Michael Moore's contentious film Fahrenheit 9/11 has opened in Poland, with some film critics likening it to totalitarian propaganda.
Polish MPs opposed to the war have urged people to see Moore's film
Gazeta Wyborcza reviewer Jacek Szczerba called the film a "foul pamphlet".
He said it was too biased to be called a documentary and was similar to work by Nazi propaganda director Leni Riefenstahl.
But politicians opposed to Poland's involvement in the US-led occupation of Iraq have urged people to see the film.
"In criticising Moore, I have to admit that he has certain abilities - Leni Riefenstahl had them too," Mr Szczerba said in his review.
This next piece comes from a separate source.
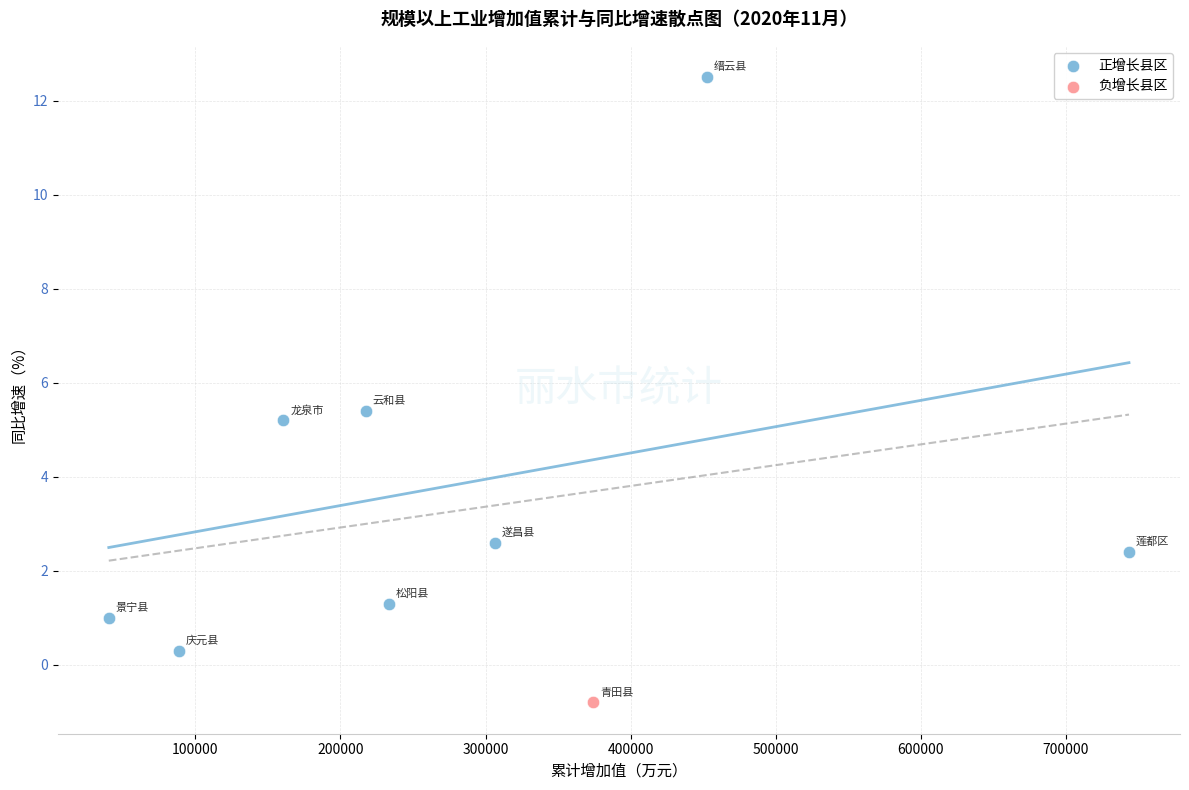

What are all the series names shown in the legend?

正增长县区, 负增长县区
"Michael Moore will not convince Poles with his film," the Rzeczpospolita newspaper said in its review.
'A lot of truth'
"People are very sensitive to aggressive propaganda, especially when it pretends to be an objective documentary or a work of art."
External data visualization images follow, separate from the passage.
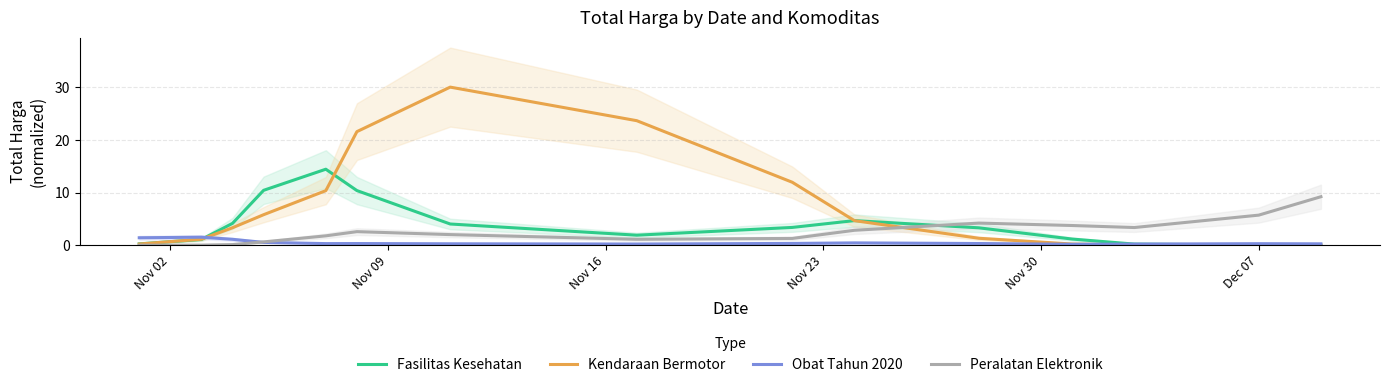

Between 14 and 13, which is larger?

13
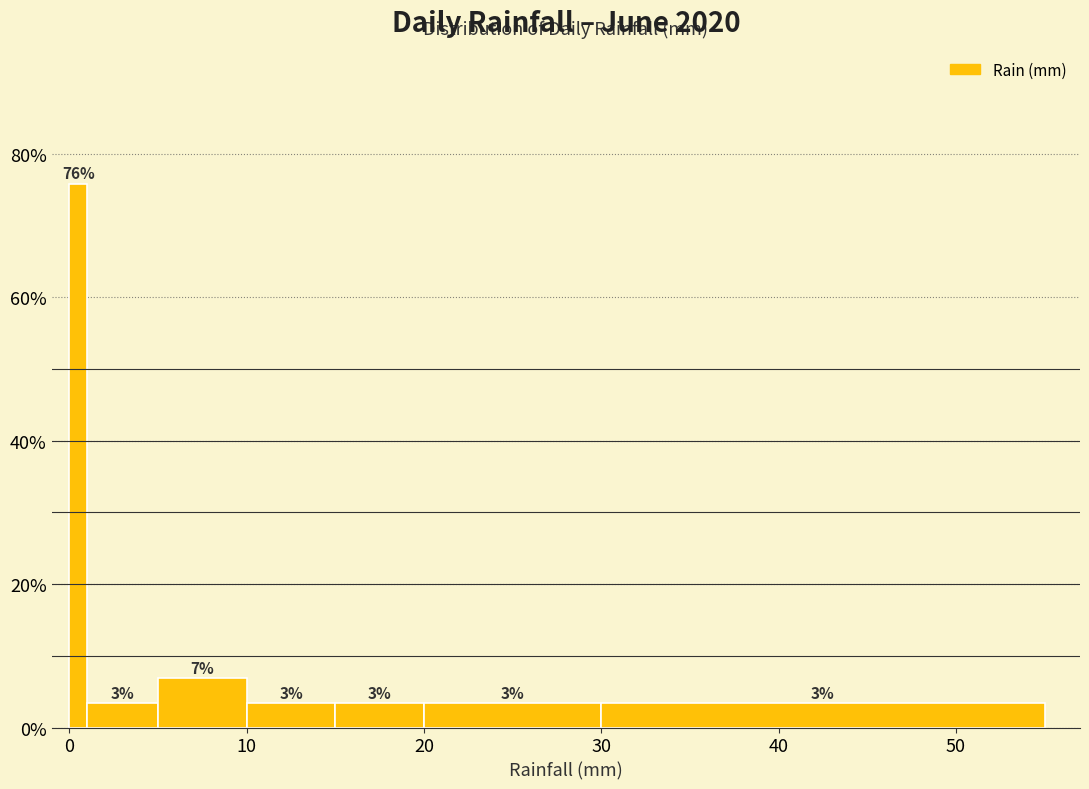

Around what value on the x-axis is the tallest bar? Give the approximate position of its centre, as read against the axis.

1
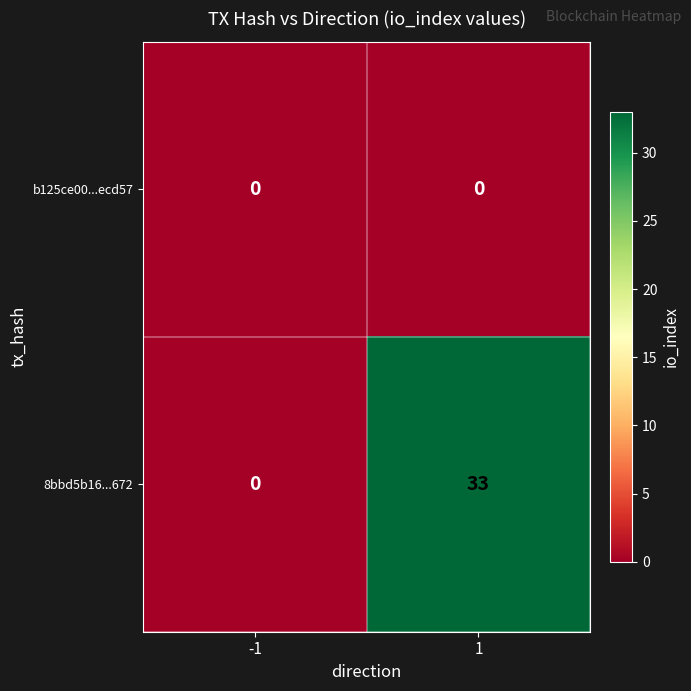

At how many categories does at least one series exceed 25?

1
The Polish government has supported the US-led operations in Iraq, and the Poles are in charge of a 6,200-strong force in southern Iraq. More than 2,000 Polish troops are currently serving in Iraq.
"The film contained some propaganda, but there was also a lot of truth in it," Pole Elzbieta Karwinska, 58, said after seeing the film.
"But I see no direct connection between the film and the Polish army in Iraq. I think that Poland is in Iraq for completely different reasons," she said.
This week, an Australian government minister described Moore as "the quintessential ugly American", after the film maker criticised the Australian prime minister's support of US President George Bush, saying: "What is John Howard doing in bed with an idiot?".